Study material:
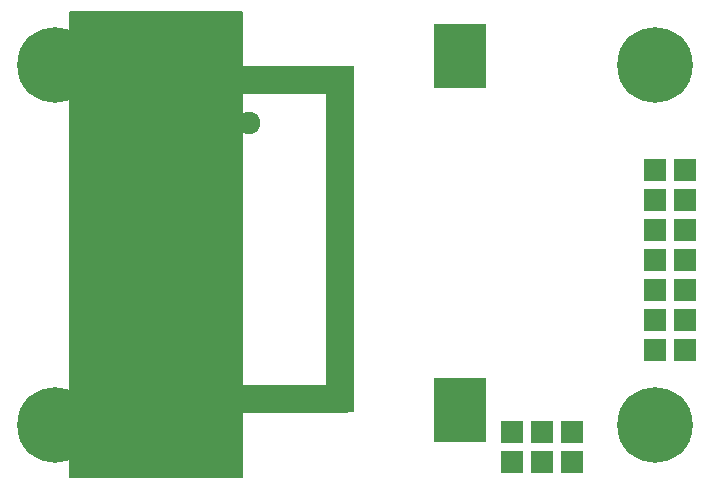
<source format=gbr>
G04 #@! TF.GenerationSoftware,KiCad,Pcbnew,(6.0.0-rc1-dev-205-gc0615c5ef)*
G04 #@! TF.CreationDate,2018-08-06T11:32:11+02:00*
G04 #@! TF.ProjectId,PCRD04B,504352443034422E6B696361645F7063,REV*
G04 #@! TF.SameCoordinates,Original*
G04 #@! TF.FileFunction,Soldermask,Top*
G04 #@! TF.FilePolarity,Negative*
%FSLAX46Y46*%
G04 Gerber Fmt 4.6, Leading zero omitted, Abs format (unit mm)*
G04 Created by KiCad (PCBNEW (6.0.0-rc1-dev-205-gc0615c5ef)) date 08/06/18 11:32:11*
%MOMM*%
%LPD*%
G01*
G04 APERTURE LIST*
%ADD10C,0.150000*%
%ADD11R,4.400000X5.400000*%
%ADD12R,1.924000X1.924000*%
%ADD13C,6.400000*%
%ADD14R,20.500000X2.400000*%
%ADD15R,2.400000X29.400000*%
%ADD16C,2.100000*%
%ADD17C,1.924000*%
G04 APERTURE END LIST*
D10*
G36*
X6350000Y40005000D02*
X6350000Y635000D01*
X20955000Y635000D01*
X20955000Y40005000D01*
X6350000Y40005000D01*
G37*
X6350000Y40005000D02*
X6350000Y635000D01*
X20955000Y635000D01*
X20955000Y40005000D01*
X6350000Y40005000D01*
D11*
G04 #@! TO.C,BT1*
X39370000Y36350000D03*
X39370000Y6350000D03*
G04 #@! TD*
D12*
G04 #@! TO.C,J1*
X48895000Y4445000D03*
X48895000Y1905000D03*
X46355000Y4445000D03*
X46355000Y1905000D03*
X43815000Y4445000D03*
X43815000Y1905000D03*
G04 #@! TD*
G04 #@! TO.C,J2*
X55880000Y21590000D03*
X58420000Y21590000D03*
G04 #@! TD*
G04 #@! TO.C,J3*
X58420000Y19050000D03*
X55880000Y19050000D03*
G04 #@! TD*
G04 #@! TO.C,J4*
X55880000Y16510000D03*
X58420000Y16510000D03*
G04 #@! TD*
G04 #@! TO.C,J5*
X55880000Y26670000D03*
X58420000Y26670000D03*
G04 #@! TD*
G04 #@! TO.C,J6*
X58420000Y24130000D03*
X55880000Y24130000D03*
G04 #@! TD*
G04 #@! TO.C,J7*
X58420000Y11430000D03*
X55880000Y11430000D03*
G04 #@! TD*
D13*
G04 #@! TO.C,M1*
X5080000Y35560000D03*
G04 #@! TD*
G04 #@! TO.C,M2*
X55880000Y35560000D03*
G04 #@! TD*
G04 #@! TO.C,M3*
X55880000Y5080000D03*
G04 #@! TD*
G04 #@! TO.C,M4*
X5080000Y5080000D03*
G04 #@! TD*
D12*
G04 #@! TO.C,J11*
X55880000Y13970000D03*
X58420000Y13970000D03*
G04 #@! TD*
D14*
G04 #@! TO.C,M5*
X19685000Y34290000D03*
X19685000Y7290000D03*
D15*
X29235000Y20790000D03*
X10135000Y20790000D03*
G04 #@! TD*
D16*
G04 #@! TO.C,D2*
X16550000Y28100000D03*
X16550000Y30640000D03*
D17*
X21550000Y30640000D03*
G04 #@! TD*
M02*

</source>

What you have to do: For every line above that holds the word "LIST", report the whole line.

Expected output:
G04 APERTURE LIST*
G04 APERTURE END LIST*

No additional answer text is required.